Parts of the Pyramid: the y-axis • The pyramid is divided in half by male and female along the y-axis • Going up or down the y-axis goes up and down in age-young at the bottom and old at the top
Parts of the Pyramid: the x-axis • The x-axis has numbers that indicate the percentage of the male or female population. • The y-axis is 0, then 1 means 1%, 2=2%, 3=3% and so on.
The Complete Pyramid • Once the data is placed on the graph, its done! • The next job is to describe its shape. Pear or Bell?

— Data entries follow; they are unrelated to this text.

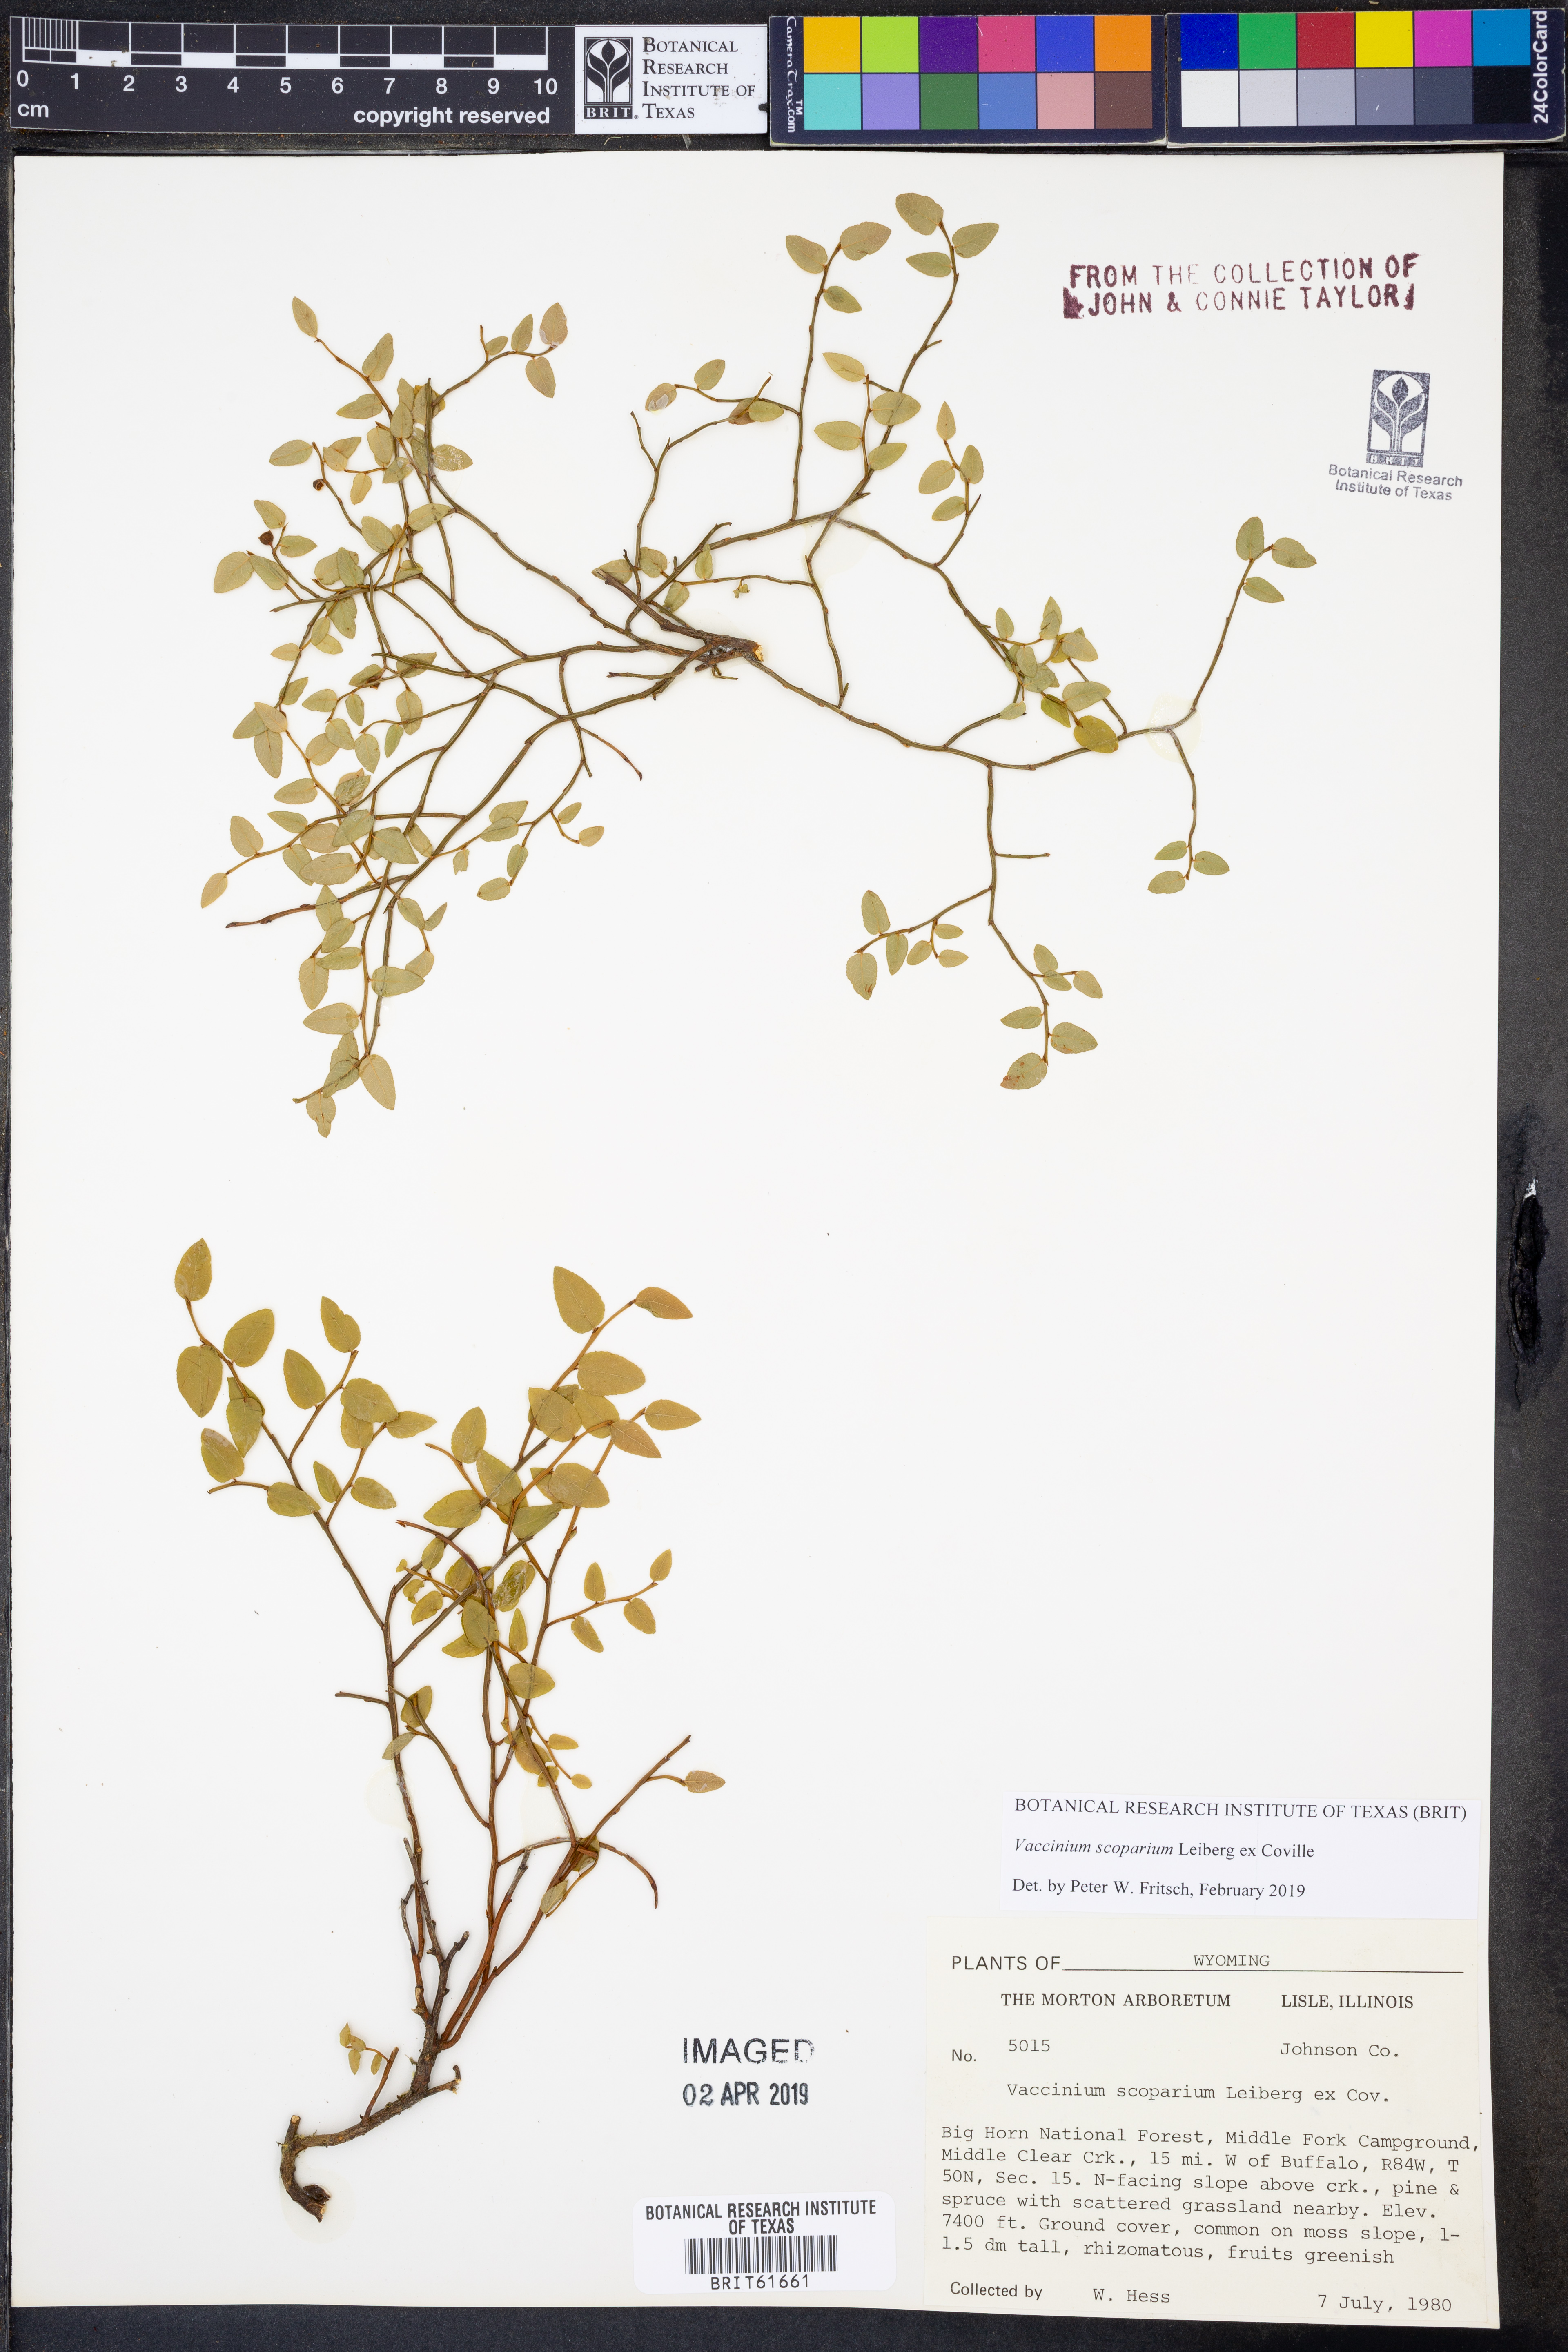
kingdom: Plantae
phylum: Tracheophyta
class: Magnoliopsida
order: Ericales
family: Ericaceae
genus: Vaccinium
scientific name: Vaccinium scoparium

Apple?
Shapes and Differences • You will notice that if you compare several developed, developing and underdeveloped countries to each other, the graphs have a similar shape. • Graphs of countries that are at different levels of development look different. • Therefore the shape of a nations’ population pyramid tells you its’ level !
TEKS § 113. 34. World Geography Studies (One Credit). (7) Geography. The student understands the growth, distribution, movement, and characteristics of world population. The student is expected to: (A) construct and analyze population pyramids and use other data, graphics, and maps to describe the population characteristics of different societies and to predict future growth trends; (B) explain the political, economic, social, and environmental factors that contribute to human migration such as how national and international migrations are shaped by push-and-pull factors and how physical geography affects the routes, flows, and destinations of migration; (C) describe trends in past world population growth and distribution; and (D) develop and defend hypotheses on likely population patterns for the future.